The Rwanda scheme and immigration overall were key questions in the immediate aftermath of Rishi Sunak’s announcement of election. What would happen with the already delayed flights before the election and, especially, after a possible Labour win, were issues addressed by the media. As anticipated, they were also discussed in televised Leaders’ debates. However, it was the discussion on taxes that virtually monopolised the attention of the media afterwards. Even when the Guardian revealed the Rwanda plan had already cost £320m that would be lost if the Conservatives left Government, the story did not make headlines–and it was indeed under ‘World’ news and the section on ‘Africa’ in the newspaper itself. The lack of media interest in this political fiasco, of course, means failure to hold the Tory government accountable for a huge mistake.

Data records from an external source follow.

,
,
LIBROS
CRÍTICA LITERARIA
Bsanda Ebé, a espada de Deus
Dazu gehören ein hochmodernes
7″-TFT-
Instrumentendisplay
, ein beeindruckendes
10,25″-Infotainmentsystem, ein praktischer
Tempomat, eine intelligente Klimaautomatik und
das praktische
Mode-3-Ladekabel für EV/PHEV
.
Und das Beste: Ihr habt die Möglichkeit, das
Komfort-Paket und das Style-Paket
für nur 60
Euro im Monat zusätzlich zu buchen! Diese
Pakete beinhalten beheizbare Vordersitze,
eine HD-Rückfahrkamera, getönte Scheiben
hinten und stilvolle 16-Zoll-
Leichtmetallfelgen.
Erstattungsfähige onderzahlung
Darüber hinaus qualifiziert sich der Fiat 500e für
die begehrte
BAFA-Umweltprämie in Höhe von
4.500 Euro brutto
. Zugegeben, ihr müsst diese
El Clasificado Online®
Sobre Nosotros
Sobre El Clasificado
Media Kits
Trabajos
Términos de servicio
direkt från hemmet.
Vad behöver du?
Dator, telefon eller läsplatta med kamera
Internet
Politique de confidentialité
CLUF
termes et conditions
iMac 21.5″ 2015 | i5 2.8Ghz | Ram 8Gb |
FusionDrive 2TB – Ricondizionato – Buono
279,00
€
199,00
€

Most importantly, however, this further allowed populist extreme voices, such as Nigel Farage and the Reform party, as well as the tabloid press, to frame the immigration debate within familiar xenophobic frameworks. When Farage announced his decision to run with the anti-immigration Reform party on the 3rd June, he did so by declaring this should be the ‘immigration election’. His announcement dominated all the front pages in national newspapersThe Telegraph published a column where Farage himself justified his decision to stand because of the main parties’ failure to tackle immigration. His attack on other parties’ immigration policies in the televised debate a few days later were secondary in media coverage that largely focused on Rishi Sunak’s apology for leaving the D-day ceremony early.

The combination of the main parties’ quiet stance on immigration and the media’s infatuation with Nigel Farage’s persona somehow reflected–and amplified–Farage’s arguments in the tabloids, such as the Sun, the Daily Mail and the Express (as well as the Telegraph, which on immigration performed like a tabloid in all but format) which continued their xenophobic attacks against immigrants and asylum seekers. In some cases, coverage made links to Brexit and the EU border, a favourite trope of the tabloids before the 2016 EU referendum, especially after Boris Johnson joined the Tory campaign.

The failure by other media and politicians to challenge such coverage means the immigration debate will be left to fester, as it already has over the last decades. Even when immigration did make the news beyond the tabloids during the election campaign, the discussion was still set according to their populist and xenophobic terms. It largely focused on numbers, questioning whether the number of small boats had indeed decreased, as Sunak claimed, the increase in net migration, or how many migrants were still expected to cross the Channel.

This largely dehumanising coverage has perpetuated the sense of a threatening invasion that was a major trigger for the Brexit vote and has never been put to rest since. At the same time, this coverage has failed to reflect on the centrality of foreign staff in key sectors of the economy, such as the care industry or the building sector, and the economic fallout of a crackdown on immigration as promised by all political leaders. Whenever it was covered, regardless of the outlet and its political allegiance, immigration and immigrants were presented as a problem, and coverage failed to consider the problems of immigrants.

This limited view of immigration, the disproportionate focus on Nigel Farage during the campaign and the failure to challenge the agenda set up by politicians have proven that no lessons have been learnt by the British media since the Brexit vote. This is by no means surprising. It marks, however, another missed opportunity to reframe the immigration debate in the UK.